It already told you what version you're running, FreeBSD 9.0-RELEASE-p3, it's telling you that it will be End-Of-Life in 2 months. If nothing else FreeBSD 9.1 will surely be out by then. 

You can also run:

`$ dmesg`

and it will tell you at the top of the output what version you're running.


----------



## kpa (Nov 3, 2012)

http://www.freebsd.org/security/#sup


----------



## recluce (Nov 3, 2012)

Apparently, I am in the same situation. According to "*uname -a*" and "*dmesg*" I am on 9.0-RELEASE-p3. 

However, *freebsd-update* tells me that no updates are required to update to 9.0-RELEASE-p4. Something doesn't seem to be right here, any suggestions?


----------



## wrs (Nov 4, 2012)

*uname -a* shows the kernel patch level, and -p4 was unrelated to the kernel so your kernel is -p3 but userland is likely already -p4 as *freebsd-update* suggests.

Thanks to blakkheim on ##freebsd freenode for pointing this out to me.


----------



## recluce (Nov 4, 2012)

wrs said:
			
		

> uname -a shows the kernel patch level, and -p4 was unrelated to the kernel so your kernel is -p3 but userland is likely already -p4 as freebsd-update suggests.
> 
> thanks to blakkheim on ##freebsd freenode for pointing this out to me



Ok, understood and thank you!

Is the combination -p3 kernel (generic kernel, AMD64) and -p4 userland the expected and current configuration?


----------



## SirDice (Nov 5, 2012)

recluce said:
			
		

> Is the combination -p3 kernel (generic kernel, AMD64) and -p4 userland the expected and current configuration?


Yes, if you want to see the '-p4' just rebuild your kernel.


----------



## Sfynx (Nov 5, 2012)

Is it normal to EOL a FreeBSD release version two months after a new one comes out?
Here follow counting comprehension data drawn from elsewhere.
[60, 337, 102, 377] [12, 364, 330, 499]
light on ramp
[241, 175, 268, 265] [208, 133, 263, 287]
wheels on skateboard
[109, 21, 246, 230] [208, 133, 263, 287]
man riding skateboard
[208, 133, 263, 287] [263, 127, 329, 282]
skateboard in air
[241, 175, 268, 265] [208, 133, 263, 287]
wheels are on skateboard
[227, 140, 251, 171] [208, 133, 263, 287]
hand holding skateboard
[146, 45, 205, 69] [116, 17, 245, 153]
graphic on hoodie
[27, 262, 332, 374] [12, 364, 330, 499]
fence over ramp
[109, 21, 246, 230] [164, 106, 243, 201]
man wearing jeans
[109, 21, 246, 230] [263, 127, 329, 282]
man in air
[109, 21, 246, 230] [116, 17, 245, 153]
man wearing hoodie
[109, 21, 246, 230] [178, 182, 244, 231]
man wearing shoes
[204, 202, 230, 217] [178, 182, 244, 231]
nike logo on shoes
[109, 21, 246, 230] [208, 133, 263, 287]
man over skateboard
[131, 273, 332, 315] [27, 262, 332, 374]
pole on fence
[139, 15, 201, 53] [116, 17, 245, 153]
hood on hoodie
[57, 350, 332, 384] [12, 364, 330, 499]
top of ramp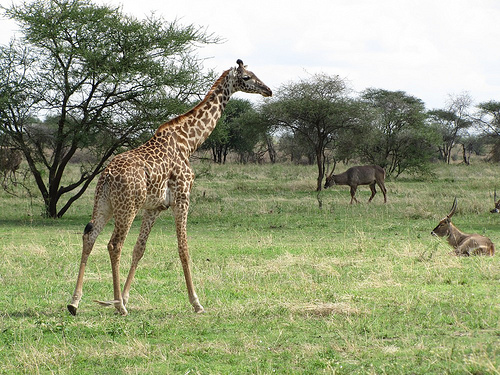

I'd think a couple previous generations still keep receiving security patches for some time...


----------



## SirDice (Nov 5, 2012)

The .0 versions are always retired quite quickly.


----------



## Lorem-Ipsum (Nov 5, 2012)

The release schedule shows that the 9.1 RELEASE build is scheduled for the 9th and the release announcement for the 12th. Even if it's a bit late it'll certainly be out before 9.0 is retired.


----------



## SirDice (Nov 5, 2012)

Don't worry about it, if the release slips so will the EoL of 9.0.


----------